Cartoon Drawing from De Avonden, Dick Matena

Dick Matena, Photo: Serge Ligtenberg




± 30 minutes


± 30 minutes

De Avonden: A Strip Cartoon

From 3 April through 20 June, 2004, De Hallen presented the exhibition Dick Matena: De Avonden, a strip cartoon. In 341 original drawings, (b. The Hague, 1943) showed his complete four-part cartoon edition of De Avonden (The evenings) by Gerard Reve. He not only follows the text verbatim, he also stages the book and provides it with a backdrop. The grey drawings fit precisely with Reve’s gloomy, grey and hopeless picture of life close after the Second World War. On the day of the opening the final drawings were still not present. During the exhibition Matena worked on completing the story.


The jury of the Flemish Prize for Cartoons (the Bronze Adhemar), which Matena won in 2003, was deeply impressed with the way in which he transformed Gerard Reve’s masterpiece De Avonden into a breath-taking strip cartoon. In his unrivalled manner in De Avonden Reve makes the tedium of the postwar years palpable. In his drawings Matena is knows precisely how to capitalise on this. Never before has a similar exploit been shown. With his De Avonden Matena has definitively established the cartoon strip as a medium between literature and the visual arts.

Cartoon Drawing from De Avonden, Dick Matena

De Avonden

De Avonden, appearing in 1947, was the début novel of Gerard Reve (1923-2006). The book tells the story of Frits van Egters, who in the bleak December days soon after the Second World War is seeking to hide his uneasiness from his parents and friends. A grey haze of melancholy lies over everything, and with his idiosyncratic sense of humour he tries to break through the armour of boredom.

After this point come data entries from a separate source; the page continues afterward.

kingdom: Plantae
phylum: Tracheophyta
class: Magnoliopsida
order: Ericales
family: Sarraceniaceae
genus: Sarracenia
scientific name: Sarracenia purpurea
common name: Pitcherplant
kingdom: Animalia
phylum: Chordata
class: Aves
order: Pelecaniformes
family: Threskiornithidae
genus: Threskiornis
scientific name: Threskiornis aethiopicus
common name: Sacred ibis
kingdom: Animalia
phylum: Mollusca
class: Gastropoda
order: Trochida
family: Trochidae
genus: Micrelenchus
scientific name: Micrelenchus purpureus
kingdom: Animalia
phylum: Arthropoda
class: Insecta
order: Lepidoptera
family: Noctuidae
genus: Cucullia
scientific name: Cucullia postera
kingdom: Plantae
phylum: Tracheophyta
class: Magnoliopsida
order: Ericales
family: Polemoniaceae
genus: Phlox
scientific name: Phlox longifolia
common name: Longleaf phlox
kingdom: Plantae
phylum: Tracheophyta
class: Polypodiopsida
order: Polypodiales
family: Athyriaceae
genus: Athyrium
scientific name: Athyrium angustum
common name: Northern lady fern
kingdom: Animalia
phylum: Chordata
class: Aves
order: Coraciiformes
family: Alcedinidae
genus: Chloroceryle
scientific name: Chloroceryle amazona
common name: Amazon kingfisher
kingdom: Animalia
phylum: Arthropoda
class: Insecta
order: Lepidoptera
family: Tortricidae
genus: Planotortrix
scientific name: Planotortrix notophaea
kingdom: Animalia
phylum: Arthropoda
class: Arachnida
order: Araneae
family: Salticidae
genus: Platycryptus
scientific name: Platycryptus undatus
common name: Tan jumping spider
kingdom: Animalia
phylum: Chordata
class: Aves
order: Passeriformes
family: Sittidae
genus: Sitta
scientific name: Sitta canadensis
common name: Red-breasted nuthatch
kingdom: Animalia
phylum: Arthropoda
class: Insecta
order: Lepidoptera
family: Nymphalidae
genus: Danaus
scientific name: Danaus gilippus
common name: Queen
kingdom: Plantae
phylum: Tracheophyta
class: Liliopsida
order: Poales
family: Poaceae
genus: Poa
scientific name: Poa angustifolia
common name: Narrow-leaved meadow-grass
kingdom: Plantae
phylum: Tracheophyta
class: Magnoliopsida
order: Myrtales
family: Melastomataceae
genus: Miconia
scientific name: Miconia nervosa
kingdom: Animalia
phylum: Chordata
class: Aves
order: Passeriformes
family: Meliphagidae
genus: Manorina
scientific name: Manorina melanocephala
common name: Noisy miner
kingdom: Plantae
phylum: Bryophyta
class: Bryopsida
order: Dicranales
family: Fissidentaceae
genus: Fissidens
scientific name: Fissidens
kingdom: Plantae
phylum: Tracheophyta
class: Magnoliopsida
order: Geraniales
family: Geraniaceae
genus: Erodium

The book is one of the most important novels in Dutch literature. It has become a classic as the poignant description of the tedium that plagued The Netherlands in the postwar years. Frits van Egters reflected the young people who felt their lives dribbling away in meaninglessness, monotony and isolation. Humour and the hope that perhaps there was Something higher kept them struggling along.


Dick Matena had already had an uncommonly fascinating and varied career; classic adventure stories, science fiction, adaptations of children’s books and of literature, erotic stories, contrary adaptations of biographies, non-conformist social criticism, and taboo-breaking stories. At the age of 17 Matena began working at Toonder Studios, where he contributed to the Panda strip cartoons.

Through his contribution to the American magazine Heavy Metal he received a contract with the international agency Selectiones Illustrades. There he did the cartoon stories Amen, Gauguin and Van Gogh, Mozart and Casanova, The last days of Edgar Allan Poe, Sartre and Hemingway. He also adapted children’s books like Kruimeltje, Pietje Bell and Dik Trom as cartoon strips. In 1997 at the request of Marten Toonder he breathed new life into the Tom Poes series. He drew for both the magazines Donald Duck and Pep and for Playboy, Penthouse and Rooie Oortjes. In addition he wrote scenarios for cartoon series like Storm, De Partners, De Macaroni’s and De Argonautjes.

Matena’s work has been translated into more than thirteen languages. Among the awards he was won is the Dutch Stripschapprijs (1986).

The cartoon version of De Avonden appeared in het Parool and was published in four volumes by De Bezige Bij.